*Texto:*

Início Notícias Batida entre dois trens deixa mais de 140 feridos na Baixada Fluminense

Batida entre dois trens deixa mais de 140 feridos na Baixada Fluminense

Os dois trens estavam na mesma linha e seguiam na mesma direção.
Feridos foram levados para hospitais da região e alguns foram liberados.

Batida entre dois trens deixa mais de 140 feridos na Baixada Fluminense 1

Dois trens bateram na segunda-feira (5) à noite, na Baixada Fluminense, em um dos horários de pico: a volta para casa. Mais de 140 pessoas ficaram feridas, e o socorro às vítimas e a retirada dos trens da estação duraram a madrugada toda.

A concessionária que opera o serviço de trens informou que o ramal de Japeri, que passa por cidades da Baixada e bairros do subúrbio e é o que transporta o maior número de passageiros, já está funcionando normalmente, com intervalos de oito minutos.

A equipe técnica trabalha no trilho onde ocorreu o acidente, porque um deles estava sendo compartilhado pelos trens que seguiam para a Central do Brasil e em direção a Japeri. Os dois trilhos estão funcionando, mas os homens trabalham entre as passagens de trem.

Os feridos foram levados para quatro hospitais da região e parte já foi liberada. Testemunhas contaram que o maquinista da composição que bateu no outro trem, que estava parado na Estação Presidente Juscelino, pulou do trem quando viu que ia haver a colisão.

Os dois trens estavam na mesma linha e seguiam na mesma direção. Eles colidiram por volta de 20h30. Segundo a Secretaria Estadual de Transportes, um dos trens estava parado, fazendo o desembarque dos passageiros, quando foi atingido.

“A gente estava parado, o outro trem veio e bateu por trás. Um rebuliço danado, muita gente ferida, muita gente caindo por cima do outro”, lembra um passageiro.

“Foi do nada. O outro trem bateu, tudo apagou e começou uma fumaça. A porta fechou. Daqui a pouco começaram a abrir a porta e depois todo mundo saiu correndo, tinha gente no trilho e foi a maior confusão”, conta outra passageira.

Uma passageira que estava em um dos trens disse que percebeu problemas durante a viagem. “Estava vindo de lá já falando que tinha faltado luz na rede”, conta.

O trem que bateu ficou com a frente bastante amassada, mas o estrago podia ser maior: como estava chovendo, os trens circulavam com velocidade reduzida.

Mesmo assim dezenas de pessoas ficaram feridas. Muitas tiveram de ser levadas para hospitais, como o de Saracuruna. Alguns passageiros reclamaram da demora no socorro às vítimas.

*Itens fornecidos:*
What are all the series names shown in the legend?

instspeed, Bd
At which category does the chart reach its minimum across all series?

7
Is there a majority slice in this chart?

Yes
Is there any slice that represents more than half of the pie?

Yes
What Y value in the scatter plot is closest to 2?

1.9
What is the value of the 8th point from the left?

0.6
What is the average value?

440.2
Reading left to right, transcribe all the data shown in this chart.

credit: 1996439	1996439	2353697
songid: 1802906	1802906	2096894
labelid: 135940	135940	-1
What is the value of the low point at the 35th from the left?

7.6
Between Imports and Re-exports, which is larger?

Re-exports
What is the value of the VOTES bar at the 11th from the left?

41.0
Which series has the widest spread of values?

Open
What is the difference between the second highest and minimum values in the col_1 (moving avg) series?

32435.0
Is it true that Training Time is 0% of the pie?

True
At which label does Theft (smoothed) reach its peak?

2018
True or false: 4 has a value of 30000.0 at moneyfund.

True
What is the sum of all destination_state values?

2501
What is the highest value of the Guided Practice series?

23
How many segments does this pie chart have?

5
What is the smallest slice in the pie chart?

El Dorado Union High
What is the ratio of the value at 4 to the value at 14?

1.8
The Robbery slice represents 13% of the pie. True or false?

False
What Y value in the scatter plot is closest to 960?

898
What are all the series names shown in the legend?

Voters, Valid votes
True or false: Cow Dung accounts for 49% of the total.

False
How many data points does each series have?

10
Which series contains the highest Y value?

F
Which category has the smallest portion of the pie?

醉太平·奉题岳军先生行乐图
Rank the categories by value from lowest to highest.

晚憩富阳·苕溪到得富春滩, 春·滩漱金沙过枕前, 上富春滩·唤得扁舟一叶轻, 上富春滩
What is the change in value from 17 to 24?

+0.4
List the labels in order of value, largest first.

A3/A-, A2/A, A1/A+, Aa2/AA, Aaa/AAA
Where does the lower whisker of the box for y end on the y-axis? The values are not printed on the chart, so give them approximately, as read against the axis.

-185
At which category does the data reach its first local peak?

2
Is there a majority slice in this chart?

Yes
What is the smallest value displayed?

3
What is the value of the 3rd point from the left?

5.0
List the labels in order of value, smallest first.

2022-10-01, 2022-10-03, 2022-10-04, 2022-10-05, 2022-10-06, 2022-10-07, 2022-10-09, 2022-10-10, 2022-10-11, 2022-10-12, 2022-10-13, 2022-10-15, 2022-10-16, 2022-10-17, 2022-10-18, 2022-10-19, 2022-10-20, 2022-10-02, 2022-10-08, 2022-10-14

*Atividade A:*
Responda a cada pergunta sobre a notícia da batida de trens com base no que ela informa:
(i) Por volta de que horas os trens colidiram?
(ii) Para quantos hospitais da região os feridos foram levados?
(iii) Por que os trens circulavam com velocidade reduzida?
*Atividade B:* Escreva a continuação da notícia sobre a batida de trens na Baixada Fluminense, começando logo após a última frase.
Os itens foram tirados de outra fonte.

*Resultado A:*
(i) Por volta de 20h30.
(ii) Quatro hospitais.
(iii) Porque estava chovendo.

*Resultado B:*
“Na ambulância vieram nove pessoas. O pessoal teve que se virar, ficar deitado até no assoalho”, diz um homem.

“Foi muito demorado, as pessoas debaixo de chuva, para eles selecionarem pessoas para trazer primeiro”, afirma outro homem.

A quantidade de feridos era tão grande que não havia ambulâncias em número suficiente. Alguns foram socorridos em vans de transporte alternativo.

Durante toda a madrugada técnicos trabalharam no local do acidente: os da Supervia para retirar os trens, e os técnicos da Agetransp – agência que regula o transporte no Rio – para investigar as causas do acidente.

“Nós vamos fazer um levantamento detalhado de todos os sistemas, equipamentos, pessoal envolvido, comunicação, centro de controle operacional, sinalização, e vamos cruzar todos os fatores e eventos que possam ter contribuído individualmente ou combinados para levar a esse acidente”, afirma o gerente da Agetransp José Luiz Teixeira.

O presidente da concessionária que administra os trens disse que o acidente foi uma anormalidade. “Evidentemente o intervalo não era aquele que devia estar programado. Algum fato excepcional ocorreu, e é isso que a gente precisa avaliar”, afirma Carlos José Cunha.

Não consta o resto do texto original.